Humans have come a very long way on our journey to understand the universe. From classical astronomers charting the movements of the stars, to the recent discoveries of the Higgs boson and gravitational waves, mankind’s progress in exploring the relationships between matter, space and time has been astounding. Despite these achievements, some of the most fundamental questions in physics remain largely unanswered. Nearly everything to do with antimatter—the bizarro matter that theoretically makes up half of the universe—falls into this category, though scientists at the European Council for Nuclear Research (CERN) may soon change that.
In rudimentary terms, antimatter is the opposite of matter—or more accurately, a mirror image of the matter that we interact with on a daily basis. Antimatter is made up of ‘antiparticles’, which are identical to normal atomic particles but have opposite charges. While matter contains positively charged protons, antimatter contains negatively charged antiprotons. Similarly, instead of the familiar negatively charged electrons, antimatter atoms are orbited by positrons, which carry a positive charge. Theoretically, there should be equal amounts of matter and antimatter occupying the universe. In reality, though, antimatter is elusive stuff. Current research involving the creation of antimatter may hold the key to unravelling one of the universe’s great mysteries.
The foundation for our understanding of antimatter was laid during the first half of the 20th century, by several giants of modern physics. In 1905, then patent clerk Albert Einstein published a paper describing his theory of special relativity. His theory, which was remarkably produced with thought experiments (ie: just thinking), put forth an explanation for the relationship between space and time that revolutionised our understanding of the universe.

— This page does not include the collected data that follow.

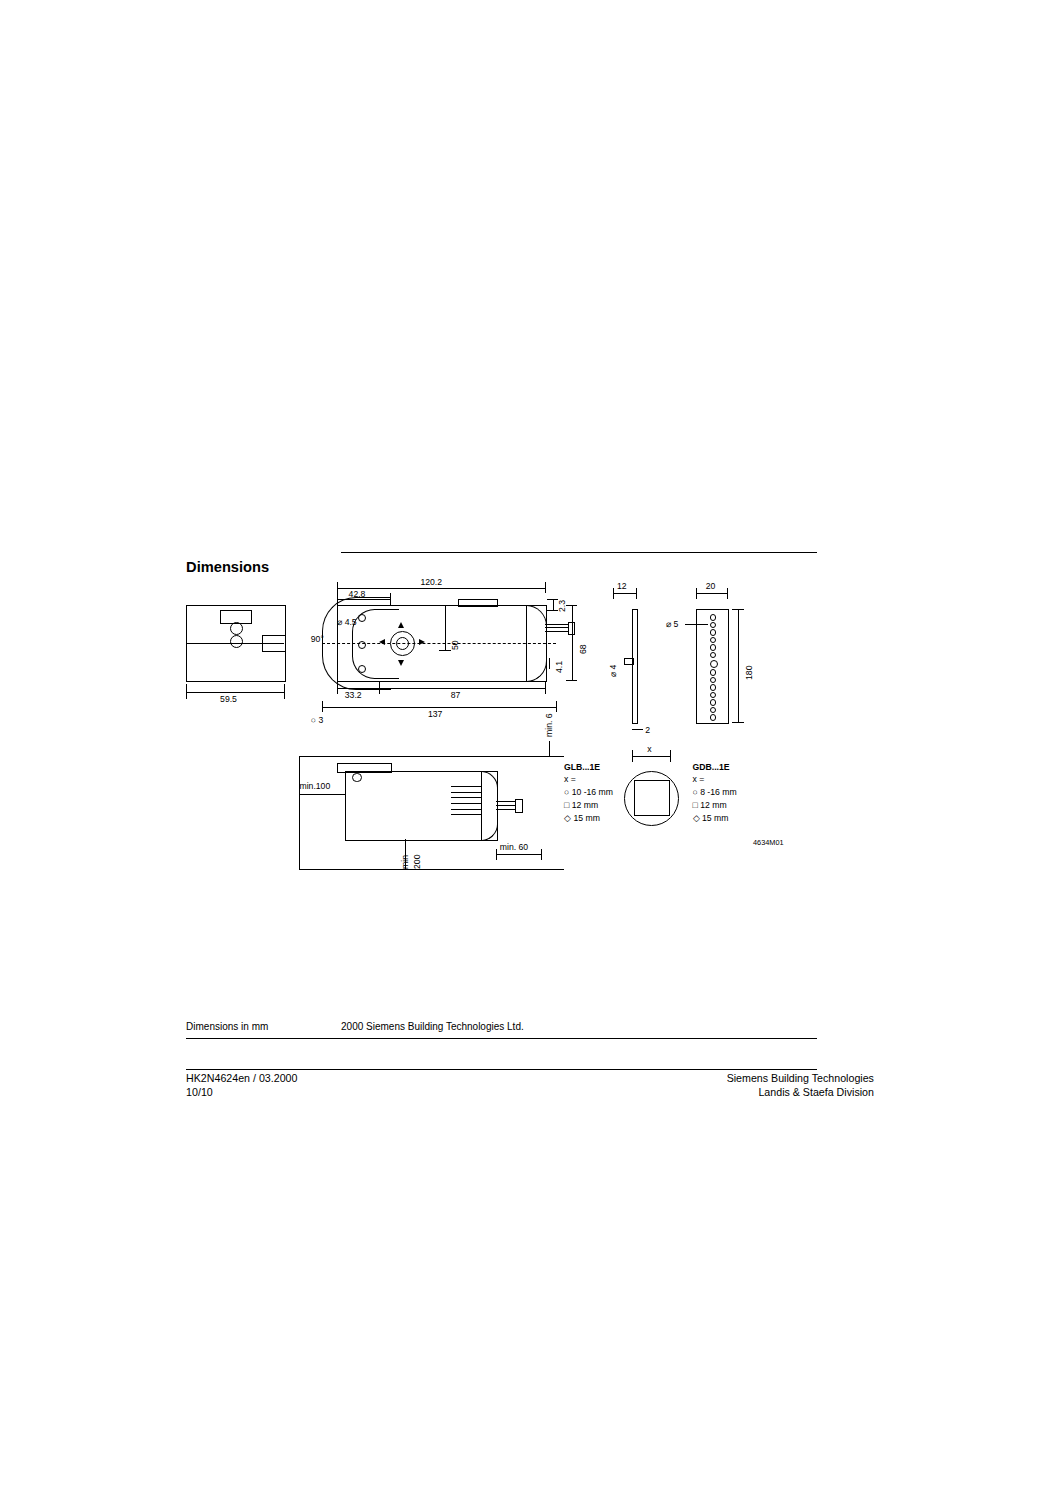Dimensions
59.5
120.2
42.8 2.3
68
4.1
50
33.2
87
137 90°
⌀ 4.5 ○ 3
12 ⌀ 4
2
20 ⌀ 5
180
min.100
min. 6
min 200
min. 60
x
GLB...1E
x =
○ 10 -16 mm
□ 12 mm
◇ 15 mm
GDB...1E
x =
○ 8 -16 mm
□ 12 mm
◇ 15 mm
4634M01
Dimensions in mm
2000 Siemens Building Technologies Ltd.
HK2N4624en / 03.2000
10/10
Siemens Building Technologies
Landis & Staefa Division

A second major leap forward came in the mid 1920s, when Erwin Schrödinger (of Schrödinger’s cat fame) and Werner Heisenberg produced the basis for quantum theory. Their ideas gave rise to quantum mechanics, the uncertainty principle and the multiverse concept—forever changing how scientists think about the behaviour of energy and matter on atomic and subatomic levels. Unfortunately, their vision of quantum theory wasn’t compatible with Einstein’s theory of special relativity, as it failed to accurately describe the behaviour of particles moving at or near the speed of light. This gap was closed in 1928, when British physicist Paul Dirac developed an equation that bridged special relativity and quantum theory.